Gábor Hojtsy’s picture

Status: Reviewed & tested by the community » Fixed

Thanks for the explanation. I committed the latest patch.

I need to note here that this is the first release, which relies on the same core theme as the previous release (with the same file names), but greatly enhanced look and functionality in the little details, so this is why we face this problem now, and this is why we needed to fix this problem now. I think we managed to find the least disruptive solution.

catch’s picture

http://drupal.org/node/187023 was duplicate.

In addition to Gabor's comment on theme changes, this is also the first release with an update to jQuery.

Anonymous’s picture

Status: Fixed » Closed (fixed)

Automatically closed -- issue fixed for two weeks with no activity.

xgretsch’s picture

I have the same problem on an Ajax-heavy module (see www.bachtrack.com) on a newly created site.

The problem with HTTP headers is this: I can't think of a combination of headers which will do what I want, which is to reload the JS and CSS files *when they are changed* but not otherwise. If I use no-cache, the large JS files will be reloaded every time. If I use an expiry date, the users will get a suddenly long page refresh at some arbitrary date unrelated to any changes that may or may not have been made.

Actually, it seems to me that a query string with the CVS revision number of the relevant JS or CSS file would do the job just nicely, albeit at the cost of some manual work every time I do a module release. I'm about to try that with my own module code.

JirkaRybka’s picture

Now that #42 is committed in core, for 6.x you can just call _drupal_flush_css_js() each time your CSS/js changed.

anders.fajerson’s picture

Status: Closed (fixed) » Active

Sorry for coming in so late on this, just did a View source and saw this new feature. While a think this solves a real problem, the query string solution has one big drawback: in some browsers the files will never be cached.

Quoting Cal Henderson (Flickr fame) at http://www.thinkvitamin.com/features/webapps/serving-javascript-fast:

At this point, you might ask why we don’t just add a query string to the end of the resource - /css/main.css?v=4. According the letter of the HTTP caching specification, user agents should never cache URLs with query strings. While Internet Explorer and Firefox ignore this, Opera and Safari don’t - to make sure all user agents can cache your resources, we need to keep query strings out of their URLs.

Personally I will use the aggregate functionality on live sites which don't have this problem (it uses an unique filename), but just wanted to bring this up since I didn't saw it mentioned above.

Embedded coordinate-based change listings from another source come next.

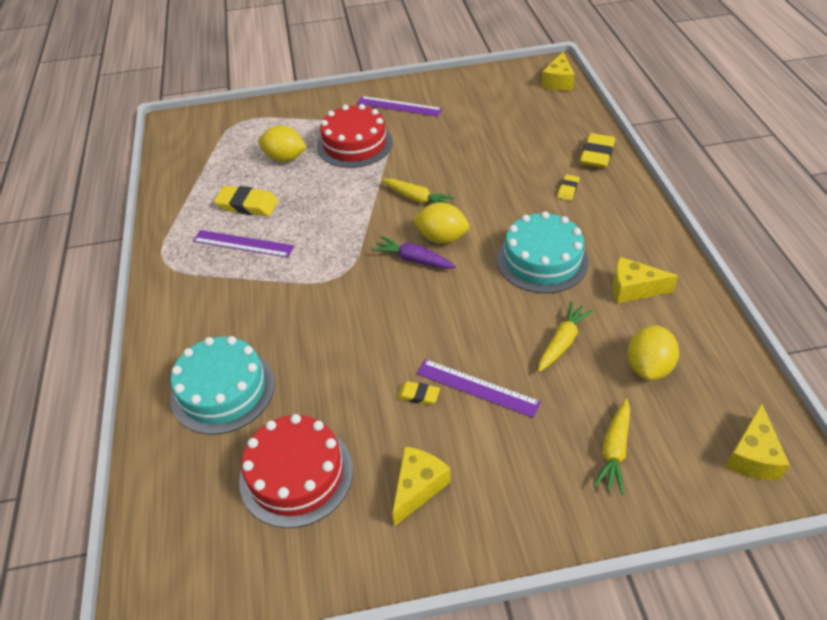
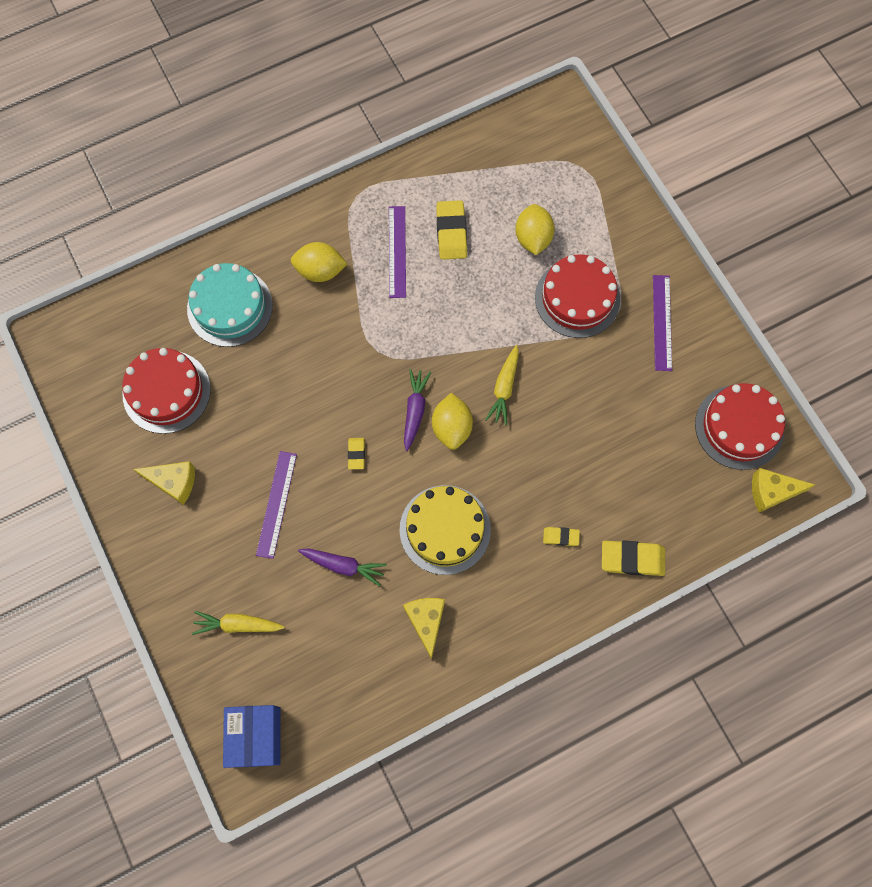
camera: 70 degrees right, 25 degrees up
yellow eraser [397,381,440,405] -> yellow eraser moved to [348,438,365,469]
turquoise cake [497,211,589,293] -> yellow cake [400,485,491,575]
yellow carrot [538,301,594,372] -> purple carrot [298,548,387,586]
yellow lemon [628,325,679,381] -> yellow lemon moved to [291,242,347,282]
yellow cheese [725,403,790,480] -> blue box [223,705,280,768]
none -> red cake [695,383,785,470]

Update: Reading through the comments it seems like recent versions of Safari and Opera DO cache these files.

anders.fajerson’s picture

Status: Active » Fixed

So I'll mark this as fixed again, given that only older versions of Opera and Safari should have a problem caching files with a query string at the end. Sorry for the fuss.

Anonymous’s picture

Status: Fixed » Closed (fixed)

Automatically closed -- issue fixed for two weeks with no activity.